The Green Connection Award was launched in the same year to honor customers who comply with the highest environmental performance standards. When awarding ships, the Canal considers the operational efficiency, the Environmental Ship Index (ESI) and the efficient design of ships, as well as fuel efficiency measures and emissions reduced in transiting the Panama Canal over other routes. The first recipient of the award was the Maran Gas Apollonia on July 25, 2016, the first ever LNG vessel to transit the Panama Canal thanks to the inauguration of the Neopanamax Locks.
Since the Maran Gas Apollonia transit, more than 1,500 vessels have received the Green Connection Award. A few notable recipients include container vessels such as CMA CGM Theodore Roosevelt, Hapag Lloyd’s Valparaiso Express, and ONE Hawk, as well as NYK‘s vehicle carrier Garnet Leader, the LPG tanker G.Dolce, the Q-Flex LNG tanker Al Safliya, and the IMOIIMAX tanker Stena Imperial. The Green Connection Award was also presented to the hydrogen-powered, zero-emission catamaran Energy Observer, which serves as a floating laboratory for ecological transition, while in its expedition delivering a message towards a decarbonized future.
Over the past five years, more than 10,000 transits have been considered Green Connection transits because of their CO2 emission savings by using the Panama Canal route. With the Canal’s expanded emissions tracking system and environmental incentives, the goal is for this number to steadily grow as the world turns towards a cleaner future.

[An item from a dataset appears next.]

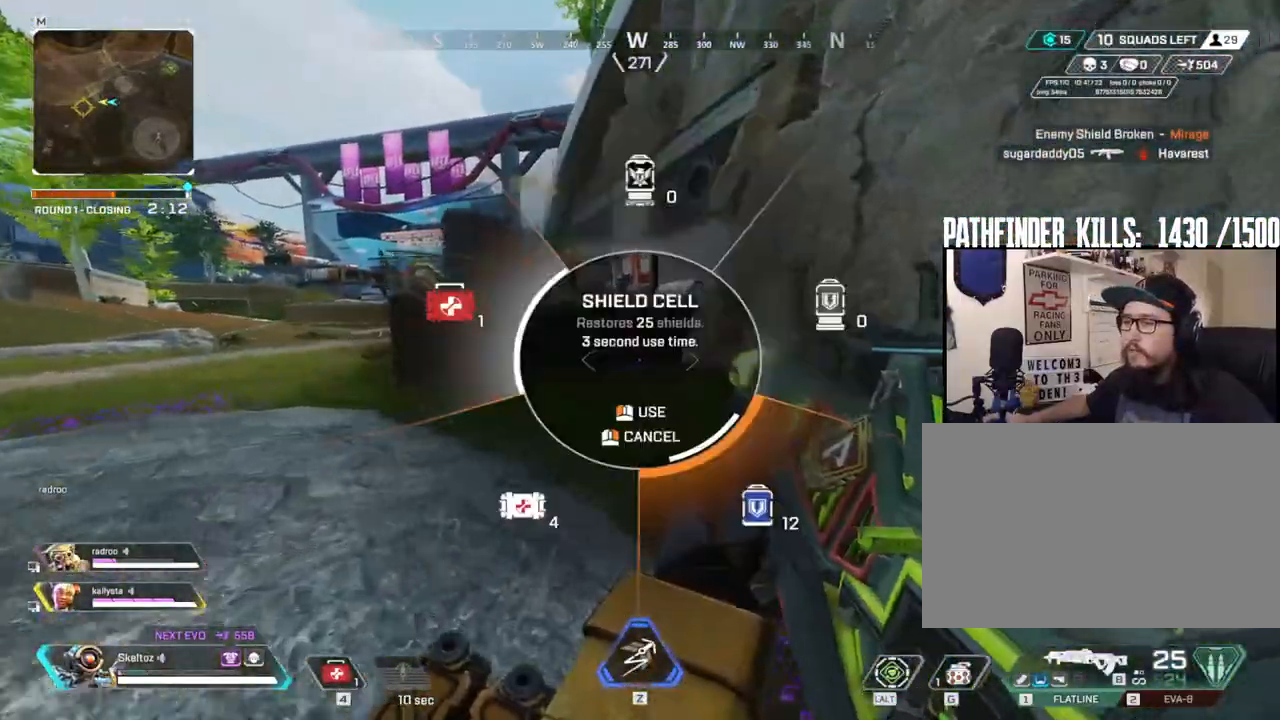
{"keys": ["w"], "mouse": [], "events": [[83, "mouse_left", "up"], [133, "4", "up"]]}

One year after launching the Green Connection Program, the Panama Canal enhanced its emissions tracking abilities through the Emissions Calculator – a tool that allows to assess the shipping lines’ greenhouse gas (GHG) emissions reductions per route, including the amount saved by transiting the Panama Canal over the most likely alternative route. The tool aims to incentivize customers to demonstrate strong environmental stewardship and adopt more sustainable itineraries. For example, a container vessel traveling from Asia to the U.S. East Coast saves about 12 percent in emissions when returning via the waterway rather than transiting the Suez Canal and would save 18 percent in emissions compared to sailing around Africa’s Cape of Good Hope. Since the program was introduced in 2016, the Emissions Calculator has shown that customers have saved 40 million tons of CO2 by choosing the Panama Canal route.
After updating the tool to use georeferenced data in 2019, the Canal debuted a CO2 Emissions Dashboard building off information provided by the Emissions Calculator in January 2021. Over the past six months, the Dashboard has published monthly data on the CO2 emissions saved by vessels that chose to transit the Panama Canal compared to the most likely alternative route. Customers benefit from this information as it provides them visibility into how the route helps shipping lines reduce emissions with each transit.
Transparency and quality of service remains at the heart of the Canal’s objectives, fostering a sustainable future for global trade tacking actions to achieve the IMO and Paris Agreement global commitments.